Change "present" to "display" in the listing, starting with its first line and going on through the line with "Fetch data from", and reproduce only those lines with everything else unchanged. Leave the pictures out of the answer.
*** ENTRIES SHOWN ***
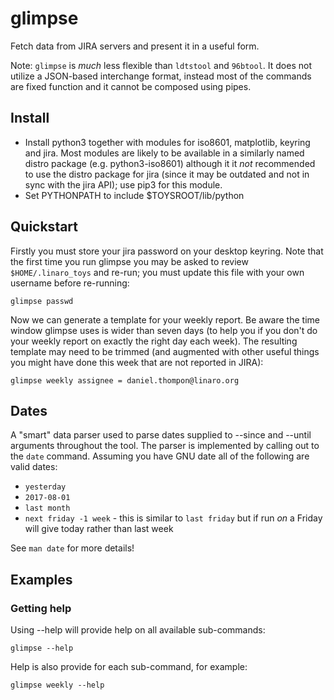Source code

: glimpse
=======

Fetch data from JIRA servers and present it in a useful form.

Note: `glimpse` is *much* less flexible than `ldtstool` and `96btool`.
      It does not utilize a JSON-based interchange format, instead
      most of the commands are fixed function and it cannot be
      composed using pipes.

Install
-------

 * Install python3 together with modules for iso8601, matplotlib,
   keyring and jira. Most modules are likely to be available in a
   similarly named distro package (e.g. python3-iso8601) although it
   it *not* recommended to use the distro package for jira (since it may
   be outdated and not in sync with the jira API); use pip3 for this
   module.
 * Set PYTHONPATH to include $TOYSROOT/lib/python

Quickstart
----------

Firstly you must store your jira password on your desktop keyring. Note
that the first time you run glimpse you may be asked to review
`$HOME/.linaro_toys` and re-run; you must update this file with your
own username before re-running:

    glimpse passwd

Now we can generate a template for your weekly report. Be aware the time
window glimpse uses is wider than seven days (to help you if you don't
do your weekly report on exactly the right day each week). The resulting
template may need to be trimmed (and augmented with other useful things
you might have done this week that are not reported in JIRA):

    glimpse weekly assignee = daniel.thompon@linaro.org

Dates
-----

A "smart" data parser used to parse dates supplied to --since and
--until arguments throughout the tool. The parser is implemented by
calling out to the `date` command. Assuming you have GNU date all of
the following are valid dates:

 * `yesterday`
 * `2017-08-01`
 * `last month`
 * `next friday -1 week` - this is similar to `last friday` but if run *on* a
   Friday will give today rather than last week

See `man date` for more details!

Examples
--------

### Getting help

Using --help will provide help on all available sub-commands:

    glimpse --help

Help is also provide for each sub-command, for example:

    glimpse weekly --help
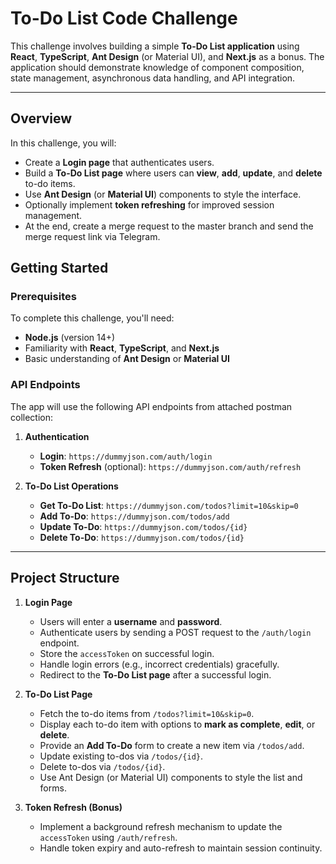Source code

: # To-Do List Code Challenge

This challenge involves building a simple **To-Do List application** using **React**, **TypeScript**, **Ant Design** (or Material UI), and **Next.js** as a bonus. The application should demonstrate knowledge of component composition, state management, asynchronous data handling, and API integration.

---

## Overview

In this challenge, you will:
- Create a **Login page** that authenticates users.
- Build a **To-Do List page** where users can **view**, **add**, **update**, and **delete** to-do items.
- Use **Ant Design** (or **Material UI**) components to style the interface.
- Optionally implement **token refreshing** for improved session management.
- At the end, create a merge request to the master branch and send the merge request link via Telegram.



## Getting Started

### Prerequisites

To complete this challenge, you'll need:
- **Node.js** (version 14+)
- Familiarity with **React**, **TypeScript**, and **Next.js**
- Basic understanding of **Ant Design** or **Material UI**

### API Endpoints

The app will use the following API endpoints from attached postman collection:

1. **Authentication**
   - **Login**: `https://dummyjson.com/auth/login`
   - **Token Refresh** (optional): `https://dummyjson.com/auth/refresh`

2. **To-Do List Operations**
   - **Get To-Do List**: `https://dummyjson.com/todos?limit=10&skip=0`
   - **Add To-Do**: `https://dummyjson.com/todos/add`
   - **Update To-Do**: `https://dummyjson.com/todos/{id}`
   - **Delete To-Do**: `https://dummyjson.com/todos/{id}`

---

## Project Structure

1. **Login Page**
   - Users will enter a **username** and **password**.
   - Authenticate users by sending a POST request to the `/auth/login` endpoint.
   - Store the `accessToken` on successful login.
   - Handle login errors (e.g., incorrect credentials) gracefully.
   - Redirect to the **To-Do List page** after a successful login.

2. **To-Do List Page**
   - Fetch the to-do items from `/todos?limit=10&skip=0`.
   - Display each to-do item with options to **mark as complete**, **edit**, or **delete**.
   - Provide an **Add To-Do** form to create a new item via `/todos/add`.
   - Update existing to-dos via `/todos/{id}`.
   - Delete to-dos via `/todos/{id}`.
   - Use Ant Design (or Material UI) components to style the list and forms.

3. **Token Refresh (Bonus)**
   - Implement a background refresh mechanism to update the `accessToken` using `/auth/refresh`.
   - Handle token expiry and auto-refresh to maintain session continuity.


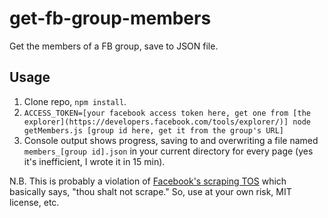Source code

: # get-fb-group-members
Get the members of a FB group, save to JSON file.

## Usage

1. Clone repo, `npm install`.
2. `ACCESS_TOKEN=[your facebook access token here, get one from [the explorer](https://developers.facebook.com/tools/explorer/)] node getMembers.js [group id here, get it from the group's URL]`
3. Console output shows progress, saving to and overwriting a file named `members_[group id].json` in your current directory for every page (yes it's inefficient, I wrote it in 15 min).

N.B. This is probably a violation of [Facebook's scraping TOS](https://www.facebook.com/apps/site_scraping_tos_terms.php) which basically says, "thou shalt not scrape." So, use at your own risk, MIT license, etc.
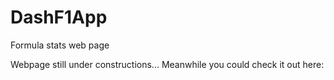 # DashF1App
Formula stats web page 

Webpage still under constructions... 
Meanwhile you could check it out here: 
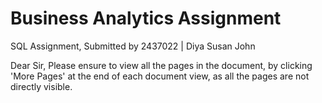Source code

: # Business Analytics Assignment
SQL Assignment, Submitted by 2437022 | Diya Susan John

Dear Sir, Please ensure to view all the pages in the document, by clicking 'More Pages' at the end of each document view, as all the pages are not directly visible.
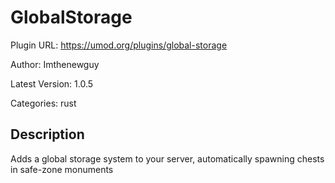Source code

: # GlobalStorage

Plugin URL: https://umod.org/plugins/global-storage

Author: Imthenewguy

Latest Version: 1.0.5

Categories: rust

## Description

Adds a global storage system to your server, automatically spawning chests in safe-zone monuments
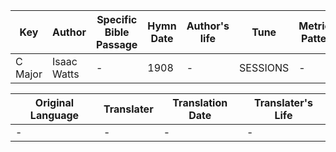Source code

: Key | Author   | Specific Bible Passage     |Hymn Date |Author's life |Tune |Metrical Pattern   |Composer/Source
-- | --------- | ---------------------------|----------|--------------|-----|-------------------|-------------  
C Major |Isaac Watts |- |1908 |- |SESSIONS |- |L. O. Emerson

Original Language | Translater | Translation Date   | Translater's Life  
----------------- | --------- | --------------------|-------------     
\- |- |- |-
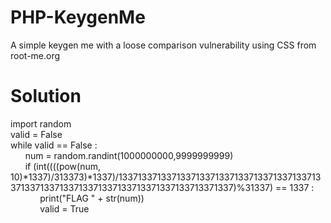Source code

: # PHP-KeygenMe
A simple keygen me with a loose comparison vulnerability using CSS from root-me.org

# Solution
import random<br>
valid = False<br>
while valid == False :<br>
&nbsp;&nbsp;&nbsp;&nbsp;&nbsp;&nbsp;num = random.randint(1000000000,9999999999)<br>
&nbsp;&nbsp;&nbsp;&nbsp;&nbsp;&nbsp;if (int((((pow(num, 10)*1337)/313373)*1337)/1337133713371337133713371337133713371337133713371337133713371337133713371337133713371337)%31337) == 1337 :
&nbsp;&nbsp;&nbsp;&nbsp;&nbsp;&nbsp;&nbsp;&nbsp;&nbsp;&nbsp;&nbsp;&nbsp;print("FLAG " + str(num))<br>
&nbsp;&nbsp;&nbsp;&nbsp;&nbsp;&nbsp;&nbsp;&nbsp;&nbsp;&nbsp;&nbsp;&nbsp;valid = True<br>
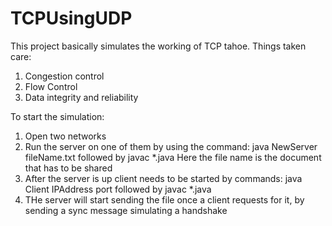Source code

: # TCPUsingUDP 
This project basically simulates the working of TCP tahoe.
Things taken care:
1. Congestion control
2. Flow Control 
3. Data integrity and reliability

To start the simulation:
1. Open two networks
2. Run the server on one of them by using the command: java NewServer fileName.txt 
followed by javac *.java 
Here the file name is the document that has to be shared
3. After the server is up client needs to be started by commands: java Client IPAddress port 
followed by javac *.java 
4. THe server will start sending the file once a client requests for it,
by sending a sync message simulating a handshake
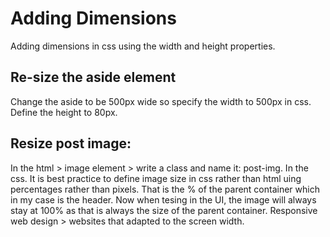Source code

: # Adding Dimensions

Adding dimensions in css using the width and height properties.

## Re-size the aside element

Change the aside to be 500px wide so specify the width to 500px in css.
Define the height to 80px.

## Resize post image:

In the html > image element > write a class and name it: post-img.
In the css. It is best practice to define image size in css rather than html uing percentages rather than pixels. That is the % of the parent container which in my case is the header. Now when tesing in the UI, the image will always stay at 100% as that is always the size of the parent container. Responsive web design > websites that adapted to the screen width.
*** End of ENTRIES SHOWN ***
■ ANSWER SECTION:
Source code

: glimpse
=======

Fetch data from JIRA servers and display it in a useful form.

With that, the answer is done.